** Objetivo da tarefa **
Edite o trecho sobre arcaísmo e reproduza-o desde "Perceba-se que a" até "como recurso literário.", inclusive, com "léxico" substituído por "dicionário".

** Trecho fornecido **
Arcaísmo: substantivo masculino. 1. Rubrica: linguística. Palavra, expressão, construção sintática ou acepção que deixou de ser usada na norma atual de uma língua [Em linguagens especiais, é comum a sobrevivência de algumas formas arcaicas (p.ex., na linguagem forense, na linguagem regional, entre locutores de idade avançada etc.); também podem ser utilizadas como recurso para recriar a atmosfera de uma época (p.ex., no romance histórico)]. (Dicionário eletrônico Houaiss da língua portuguesa; destaques meus)
Perceba-se que a definição do léxico sequer se avizinha de uma qualificação do fenômeno como “erro”; ao contrário, transige na sobrevivência do arcaísmo, quer como característica de linguagens especiais, quer como recurso literário.

** Dados fornecidos **
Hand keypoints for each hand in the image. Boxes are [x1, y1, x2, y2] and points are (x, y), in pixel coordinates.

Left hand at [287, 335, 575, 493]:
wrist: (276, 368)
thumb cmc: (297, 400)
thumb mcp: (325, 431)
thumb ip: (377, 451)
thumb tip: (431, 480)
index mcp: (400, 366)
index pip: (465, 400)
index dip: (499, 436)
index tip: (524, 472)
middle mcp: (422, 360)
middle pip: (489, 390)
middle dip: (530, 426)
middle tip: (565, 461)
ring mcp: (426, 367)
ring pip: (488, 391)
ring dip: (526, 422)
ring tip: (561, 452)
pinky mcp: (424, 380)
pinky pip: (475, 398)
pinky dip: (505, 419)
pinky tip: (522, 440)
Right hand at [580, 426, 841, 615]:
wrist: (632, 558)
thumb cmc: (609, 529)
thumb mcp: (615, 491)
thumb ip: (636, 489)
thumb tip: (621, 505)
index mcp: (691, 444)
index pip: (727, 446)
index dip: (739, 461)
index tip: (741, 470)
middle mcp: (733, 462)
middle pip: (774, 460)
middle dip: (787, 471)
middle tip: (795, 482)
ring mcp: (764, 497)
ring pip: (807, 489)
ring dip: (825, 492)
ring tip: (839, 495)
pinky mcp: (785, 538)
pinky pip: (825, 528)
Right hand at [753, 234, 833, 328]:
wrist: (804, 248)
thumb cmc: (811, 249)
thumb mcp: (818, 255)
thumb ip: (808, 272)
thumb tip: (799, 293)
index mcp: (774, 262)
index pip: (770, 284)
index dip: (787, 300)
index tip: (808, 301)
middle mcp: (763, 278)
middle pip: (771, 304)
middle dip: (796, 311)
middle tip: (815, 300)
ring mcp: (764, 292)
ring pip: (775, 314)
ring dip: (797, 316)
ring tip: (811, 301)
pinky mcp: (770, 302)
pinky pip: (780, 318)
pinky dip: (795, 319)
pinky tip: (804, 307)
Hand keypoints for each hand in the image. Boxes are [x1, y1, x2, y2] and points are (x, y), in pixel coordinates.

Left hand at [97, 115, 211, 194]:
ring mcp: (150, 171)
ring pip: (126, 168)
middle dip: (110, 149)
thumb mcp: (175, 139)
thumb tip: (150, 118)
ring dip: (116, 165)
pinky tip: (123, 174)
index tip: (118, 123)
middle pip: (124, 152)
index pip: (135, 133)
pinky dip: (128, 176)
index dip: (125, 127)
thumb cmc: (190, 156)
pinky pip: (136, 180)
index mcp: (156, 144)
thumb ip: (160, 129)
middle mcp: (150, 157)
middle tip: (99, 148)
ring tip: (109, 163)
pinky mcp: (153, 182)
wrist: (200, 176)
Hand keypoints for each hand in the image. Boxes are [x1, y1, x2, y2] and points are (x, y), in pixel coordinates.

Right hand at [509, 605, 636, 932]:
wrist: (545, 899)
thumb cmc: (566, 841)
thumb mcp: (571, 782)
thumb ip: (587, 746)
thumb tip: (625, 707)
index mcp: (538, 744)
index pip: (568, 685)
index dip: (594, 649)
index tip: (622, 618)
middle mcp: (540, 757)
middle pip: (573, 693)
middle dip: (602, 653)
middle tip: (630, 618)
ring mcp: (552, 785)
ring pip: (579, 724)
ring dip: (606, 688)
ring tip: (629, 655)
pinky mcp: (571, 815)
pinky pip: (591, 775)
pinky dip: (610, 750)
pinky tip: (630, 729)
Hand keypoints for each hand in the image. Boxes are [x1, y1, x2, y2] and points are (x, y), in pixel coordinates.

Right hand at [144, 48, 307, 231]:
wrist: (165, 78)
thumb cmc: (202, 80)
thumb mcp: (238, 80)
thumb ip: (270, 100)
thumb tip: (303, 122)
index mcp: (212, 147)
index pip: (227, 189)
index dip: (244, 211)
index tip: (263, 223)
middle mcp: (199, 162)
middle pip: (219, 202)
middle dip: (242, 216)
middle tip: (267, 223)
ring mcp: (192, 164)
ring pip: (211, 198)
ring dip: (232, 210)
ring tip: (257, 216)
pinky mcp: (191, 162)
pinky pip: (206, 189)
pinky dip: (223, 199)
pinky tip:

** Resposta redigida **
Perceba-se que a definição do dicionário sequer se avizinha de uma qualificação do fenômeno como “erro”; ao contrário, transige na sobrevivência do arcaísmo, quer como característica de linguagens especiais, quer como recurso literário.